Angesichts der jüngsten Bemühungen der Politik, die Klassengrößen zu senken, kommt die IHS-Studie laut Bernhard Felderer zu einem überraschenden Ergebnis: Faktoren wie Klassengröße, Unterrichtszeit oder Ausbildung der Lehrer würden „keine große Rolle für die Kenntnisse der Schüler spielen“.

Dagegen hätten andere Faktoren wie familiäre Situation, sozialer Hintergrund, Auswahl der Lehrer, Zusammensetzung der Schulklassen einen viel größeren Einfluss.

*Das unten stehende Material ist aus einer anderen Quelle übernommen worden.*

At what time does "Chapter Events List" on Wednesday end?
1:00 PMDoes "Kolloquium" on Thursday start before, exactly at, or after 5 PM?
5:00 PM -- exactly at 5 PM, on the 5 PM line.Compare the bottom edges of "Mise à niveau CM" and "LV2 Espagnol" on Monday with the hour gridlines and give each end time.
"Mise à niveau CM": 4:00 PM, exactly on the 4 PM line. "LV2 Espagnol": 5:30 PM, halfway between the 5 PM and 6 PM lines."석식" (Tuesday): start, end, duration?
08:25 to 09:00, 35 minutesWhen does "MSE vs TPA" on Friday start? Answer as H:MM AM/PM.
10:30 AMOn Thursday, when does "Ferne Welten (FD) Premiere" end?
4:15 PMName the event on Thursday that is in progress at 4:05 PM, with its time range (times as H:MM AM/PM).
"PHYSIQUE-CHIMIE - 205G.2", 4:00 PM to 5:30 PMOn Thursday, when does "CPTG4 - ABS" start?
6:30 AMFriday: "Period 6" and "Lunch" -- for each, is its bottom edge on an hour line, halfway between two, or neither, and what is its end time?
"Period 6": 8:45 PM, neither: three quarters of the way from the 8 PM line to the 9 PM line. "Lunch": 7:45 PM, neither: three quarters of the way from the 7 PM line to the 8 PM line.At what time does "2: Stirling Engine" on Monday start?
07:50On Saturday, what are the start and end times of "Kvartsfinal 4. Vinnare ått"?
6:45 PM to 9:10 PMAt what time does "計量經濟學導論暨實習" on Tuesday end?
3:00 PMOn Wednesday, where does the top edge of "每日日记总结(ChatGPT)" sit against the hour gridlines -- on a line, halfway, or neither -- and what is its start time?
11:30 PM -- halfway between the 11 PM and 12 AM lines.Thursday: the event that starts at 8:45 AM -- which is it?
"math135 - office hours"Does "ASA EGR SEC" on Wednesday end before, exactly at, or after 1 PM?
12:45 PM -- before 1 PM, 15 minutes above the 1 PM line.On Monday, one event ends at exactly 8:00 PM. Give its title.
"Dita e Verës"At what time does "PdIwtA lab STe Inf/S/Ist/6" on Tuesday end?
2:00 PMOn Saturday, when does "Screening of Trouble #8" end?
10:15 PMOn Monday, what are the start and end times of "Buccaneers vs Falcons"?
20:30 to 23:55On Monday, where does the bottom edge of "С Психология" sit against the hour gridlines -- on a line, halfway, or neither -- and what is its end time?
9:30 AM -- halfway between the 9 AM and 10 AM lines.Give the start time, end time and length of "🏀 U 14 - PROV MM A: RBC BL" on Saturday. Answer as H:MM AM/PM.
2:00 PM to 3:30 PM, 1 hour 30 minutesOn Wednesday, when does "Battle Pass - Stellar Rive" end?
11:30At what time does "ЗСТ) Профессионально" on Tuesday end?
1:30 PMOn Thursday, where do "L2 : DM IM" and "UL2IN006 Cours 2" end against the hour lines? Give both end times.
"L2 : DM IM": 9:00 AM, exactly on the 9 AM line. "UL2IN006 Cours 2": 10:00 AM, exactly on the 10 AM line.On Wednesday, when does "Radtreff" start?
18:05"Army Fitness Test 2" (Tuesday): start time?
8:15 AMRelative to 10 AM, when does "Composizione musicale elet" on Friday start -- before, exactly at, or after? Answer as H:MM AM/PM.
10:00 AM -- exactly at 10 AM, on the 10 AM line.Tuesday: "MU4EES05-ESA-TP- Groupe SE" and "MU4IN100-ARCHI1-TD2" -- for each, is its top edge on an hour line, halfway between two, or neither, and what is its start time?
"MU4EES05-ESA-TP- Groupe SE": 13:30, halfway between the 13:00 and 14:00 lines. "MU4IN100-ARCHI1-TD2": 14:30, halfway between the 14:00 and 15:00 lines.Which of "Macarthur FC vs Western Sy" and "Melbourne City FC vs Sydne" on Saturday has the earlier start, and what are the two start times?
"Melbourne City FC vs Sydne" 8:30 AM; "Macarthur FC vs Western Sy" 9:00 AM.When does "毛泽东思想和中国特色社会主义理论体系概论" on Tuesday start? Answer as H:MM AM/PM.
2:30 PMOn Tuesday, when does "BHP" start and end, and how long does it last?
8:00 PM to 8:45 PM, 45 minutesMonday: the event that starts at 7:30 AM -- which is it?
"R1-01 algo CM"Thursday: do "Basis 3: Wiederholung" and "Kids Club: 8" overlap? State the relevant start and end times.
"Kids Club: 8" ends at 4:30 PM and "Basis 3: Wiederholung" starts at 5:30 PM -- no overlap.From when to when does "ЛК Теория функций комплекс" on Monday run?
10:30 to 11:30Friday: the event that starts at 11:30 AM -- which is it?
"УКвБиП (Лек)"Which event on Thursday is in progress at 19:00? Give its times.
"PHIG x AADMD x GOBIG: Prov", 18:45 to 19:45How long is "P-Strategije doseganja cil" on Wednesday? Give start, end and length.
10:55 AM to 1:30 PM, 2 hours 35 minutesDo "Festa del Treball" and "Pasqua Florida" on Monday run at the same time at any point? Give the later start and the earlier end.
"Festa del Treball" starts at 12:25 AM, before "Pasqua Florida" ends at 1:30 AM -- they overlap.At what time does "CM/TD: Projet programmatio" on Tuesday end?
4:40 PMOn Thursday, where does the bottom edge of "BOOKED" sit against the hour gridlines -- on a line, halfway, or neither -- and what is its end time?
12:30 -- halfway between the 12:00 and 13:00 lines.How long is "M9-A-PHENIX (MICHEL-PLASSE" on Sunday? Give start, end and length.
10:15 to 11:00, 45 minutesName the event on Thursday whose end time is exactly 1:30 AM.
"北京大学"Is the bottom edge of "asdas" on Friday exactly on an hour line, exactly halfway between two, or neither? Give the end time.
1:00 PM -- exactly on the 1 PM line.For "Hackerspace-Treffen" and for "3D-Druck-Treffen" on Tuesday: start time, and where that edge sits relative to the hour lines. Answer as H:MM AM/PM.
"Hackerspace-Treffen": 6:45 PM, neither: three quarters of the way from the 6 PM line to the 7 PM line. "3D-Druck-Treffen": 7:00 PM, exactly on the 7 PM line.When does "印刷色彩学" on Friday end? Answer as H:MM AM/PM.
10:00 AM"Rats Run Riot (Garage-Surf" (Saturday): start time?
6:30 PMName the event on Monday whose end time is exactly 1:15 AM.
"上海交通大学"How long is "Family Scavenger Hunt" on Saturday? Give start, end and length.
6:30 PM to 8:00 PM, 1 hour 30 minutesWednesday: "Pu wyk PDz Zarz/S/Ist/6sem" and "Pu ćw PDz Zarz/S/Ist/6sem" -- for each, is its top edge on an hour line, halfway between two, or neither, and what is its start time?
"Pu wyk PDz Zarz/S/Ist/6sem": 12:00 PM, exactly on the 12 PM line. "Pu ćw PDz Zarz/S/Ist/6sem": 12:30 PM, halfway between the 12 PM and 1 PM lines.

Für Felderer ergibt sich daraus ein „Steuerungsdilemma: jene Variablen, die leicht zu beeinflussen sind, sind nicht so leicht zu verwenden, wir müssen für Reformen tiefer greifen“.

Kritisch sieht der IHS-Chef die Konzentration der Reformdiskussionen auf das mittlere Bildungssegment. Dagegen gebe es im tertiären Sektor (Unis, Fachhochschulen, etc.) zu wenige Abschlüsse und auch eine zu geringe Differenzierung im Vergleich zu anderen Ländern.

Fachhochschulen pushen Statistik

„Gott sei Dank gibt es die Fachhochschulen, sonst würden wir arm dastehen“, sagte Felderer. Schwierigkeiten ortet er auch im untersten Bildungssegment, etwa was den Unterricht von Schülern betrifft, die schlecht Deutsch können, solche mit Migrationshintergrund oder aus sozial schwächeren Schichten. Indiz für Probleme in diesem Bereich sie die Tatsache, dass noch immer neun Prozent eines Jahrgangs keinen höheren Abschluss als die Pflichtschule aufweisen würden. „Ich glaube nicht, dass wir uns das noch leisten können“, sagte Felderer.

Die Frage sei, wie man solche schlechter ausgestatteten Schüler, aber ebenso Hochbegabte besser fördern könne. „Eine weitere Differenzierung des Schulsystems wird unerlässlich sein, in welcher Struktur das gemacht wird, wird die weitere politische Diskussion zeigen“, zeigte sich Felderer vordergründig zurückhaltend bei der Frage nach seiner ökonomischen Beurteilung der geplanten Gesamtschule. Gleichzeitig machte er aber klar, dass derzeit weder hochbegabte Schüler noch solche mit Migrations- oder bildungsfernem familiärem Hintergrund „in dieser Art von Schule, die wir heute haben, richtig gefördert werden“.

Das IHS gebe kein eindeutiges Plädoyer für eine „Gemeinsame Schule“ ab, aber wichtig für die Zukunft des Landes sei, dass man nicht Gruppen liegen lasse, und das tue man derzeit. „Damit eine gemeinsame Schule funktionieren kann, bedarf es bestimmter Strukturen, man braucht ein sehr differenziertes System von Kursen, eine bestimmte Größe der Schulen und auch viel mehr Mittel als man heute hat. Diese Schule kann nicht billiger werden“, sagte Felderer.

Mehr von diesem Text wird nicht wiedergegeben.